Instruction: Rewrite all the lines below, replacing "photograph" with "image" and leaving everything else unchanged. Omit the pictures from your version.

(Beginning of Supplied data)

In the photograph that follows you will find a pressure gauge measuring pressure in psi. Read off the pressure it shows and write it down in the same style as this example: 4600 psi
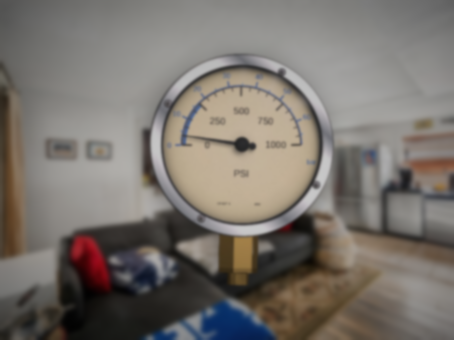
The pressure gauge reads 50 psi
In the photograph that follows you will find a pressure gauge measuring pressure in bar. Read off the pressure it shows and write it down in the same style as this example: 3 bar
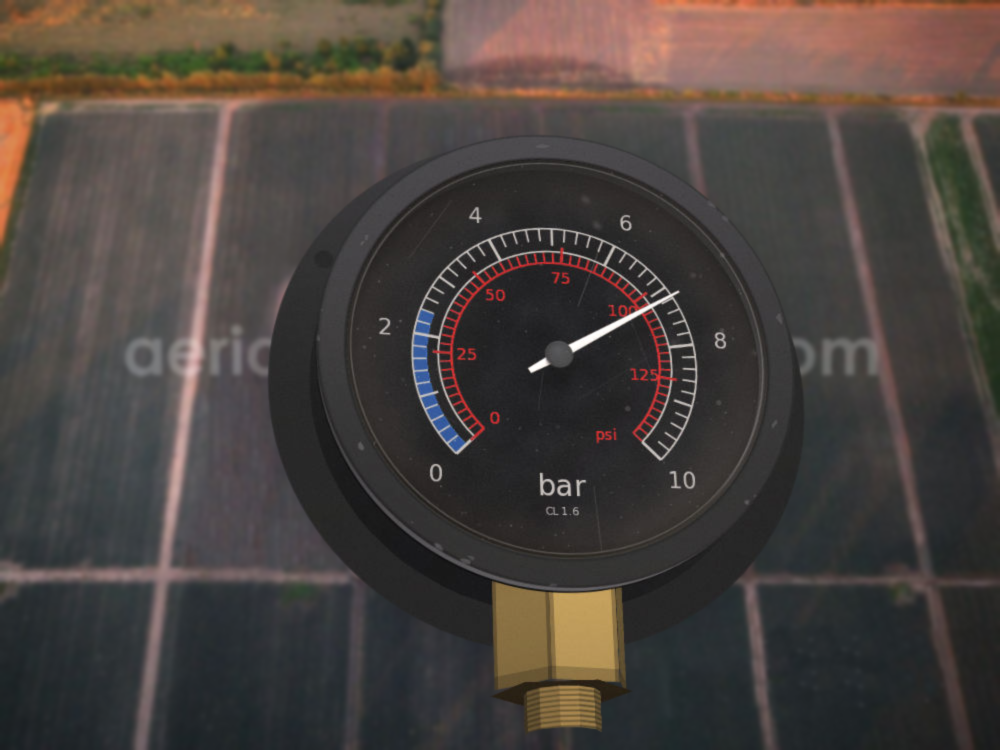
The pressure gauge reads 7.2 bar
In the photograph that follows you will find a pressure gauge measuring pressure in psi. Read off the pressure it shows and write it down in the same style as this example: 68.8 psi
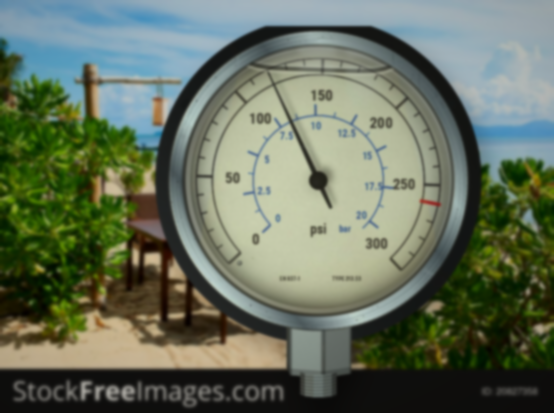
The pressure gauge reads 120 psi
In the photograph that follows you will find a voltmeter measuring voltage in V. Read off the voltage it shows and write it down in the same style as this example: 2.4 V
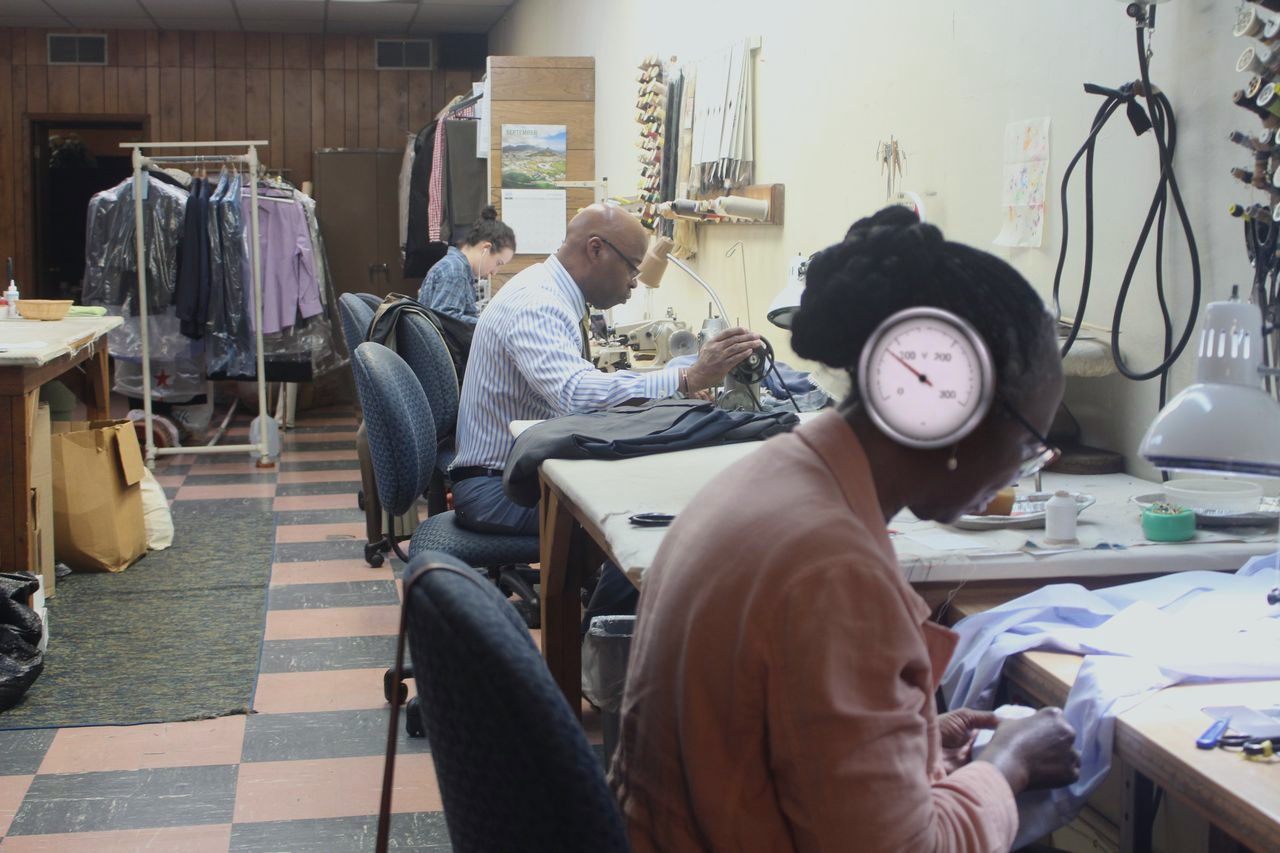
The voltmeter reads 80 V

(End of Supplied data)

Solution to this problem:
In the image that follows you will find a pressure gauge measuring pressure in psi. Read off the pressure it shows and write it down in the same style as this example: 4600 psi
The pressure gauge reads 50 psi
In the image that follows you will find a pressure gauge measuring pressure in bar. Read off the pressure it shows and write it down in the same style as this example: 3 bar
The pressure gauge reads 7.2 bar
In the image that follows you will find a pressure gauge measuring pressure in psi. Read off the pressure it shows and write it down in the same style as this example: 68.8 psi
The pressure gauge reads 120 psi
In the image that follows you will find a voltmeter measuring voltage in V. Read off the voltage it shows and write it down in the same style as this example: 2.4 V
The voltmeter reads 80 V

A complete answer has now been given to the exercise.